Big boys score, but Sabres beat Caps 4-3 in the shootout

   

While we dug out from the snow, the Washington Capitals were in upstate New York, visiting the Buffalo Sabres on Monday night. It was an ugly outing, so maybe merely making overtime was a little victory.

Known Caps killer JJ Peterka (no relationka) scored first, a snapshot through traffic after a hectic entry. Tom Wilson got his first of the night on the power play, a rush goal set up by Chychrun.

In the second, Alex Tuch stripped the aforementioned Chychrun to score a solo breakaway goal. Tom Wilson tied it up with his second of the game, snatching Protas’ rebound, but the Sabres restored their lead with a monster power-play goal by Tage Thompson.

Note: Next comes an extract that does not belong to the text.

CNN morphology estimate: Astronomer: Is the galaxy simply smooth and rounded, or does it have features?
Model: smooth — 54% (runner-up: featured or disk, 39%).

Birthday boy Aliaksei Protas tied the game in the third period with a net-front goal on a scrappy shift. From there we went to overtime, which could have gone either way. Instead it went neither. Biscuit time, shootout bullets:

  • Thompson did not put the biscuit in the basket.
  • Dubois put the biscuit in the basket!
  • Quinn did not put the biscuit in the basket.
  • Strome did not put the biscuit in the basket.
  • Tuch put the biscuit in the basket.
  • Carlson did not put the biscuit in the basket.
  • Peterka put the biscuit in the basket.
  • Chychrun did not put the biscuit in the basket.

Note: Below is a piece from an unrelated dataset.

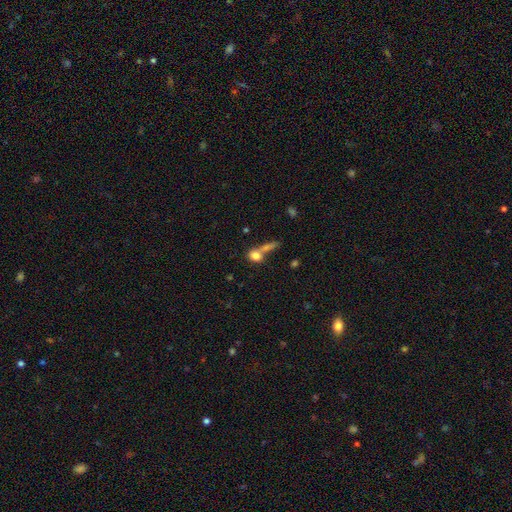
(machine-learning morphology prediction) The model was most divided on "how rounded": in between: 47%, round: 45%, cigar-shaped: 8%. Remaining: smooth or featured — smooth (76%); merging — merger (49%).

Caps lose in the shootout.

  • JJ Peterka has five goals in eight career games against the Capitals. He’s been a point-per-game player for almost a month. Trade that man out west immediately. Like to San Jose. Hawaii. Midway.
  • It was another iffy night in Washington’s zone, with missed passes and failed exits galore. The third line (Vrana, McMichael, and Eller) did well – especially Vrana, who needed a good game – but they also had favorable deployments.
  • Those favorable deployments came at the expense of Nic Dowd‘s fourth line, who got thrown to the wolves and then eaten alive, to mix metaphors that mix well. I think I saw them take an offensive-zone faceoff once.
  • Journalists at the The Athletic, some of whom I consider pals, are trying to join the Times Guild, the union for mainline NYT writers. Good for them, long overdue. A lot of The Athletic’s business plan early on was exploiting a weak labor situation for regional sportswriters, especially those at dying newspapers, killed by Big Tech and private equity. Finally, those workers are organizing.
  • Back to the ice, Dylan Strome had a rough night. He tried to fight Peyton Krebs after a clean hit on John Carlson, committed the only penalty in the mess, and had to watch the Caps go down a goal from the box. Then in the third he got busted boarding Henri Jokiharju.
  • Tage Thompson did an Ovi. My mom even texted me about it. They clocked this shot at 103 mph.
  • Tom Wilson. I just wanna start the bullet with his name. Thomas Wilson. One of the most improved players this season – not just in DC: anywhere, he’s at 18 goals before the halfway point. He had two on Monday. Basically, he was the Caps offense.
  • Joining Wilson at 18 goals is Aliaksei Protas, who turned 24 today in addition to forcing overtime. Big bois, big goals.
  • We are not big round-number milestone people here at RMNB. Nicolas Aube-Kubel hit 300 games. John Carlson hit 700 points. I’m not even bolding their names; that’s how edgy I am.
  • The game got better as it went on. The third period was decent. Pierre-Luc Dubois’ line got cooking. Charlie Lindgren was clutch in overtime. Two things to build on there.
  • The Sabres’ black jerseys look bad to me. Is that how other teams’ fans feel when they see the Caps in the black Screagle unis?
  • Shootouts aren’t the same without Kuzy.

Unimpressive outing from the Caps, who are struggling in all three zones. The games are getting tighter, uglier, choppier. This I think is a challenge to Spencer Carbery. He needs to enforce structure better, and he needs to keep fiddling with the defensive pairs until he finds complementary skillsets (i.e. Can either guy on the pairing make a clean breakout pass? If not, then don’t pair them.)

Until things improve, the Caps won’t be able to string two wins in a row – a feat they have not accomplished since before Christmas.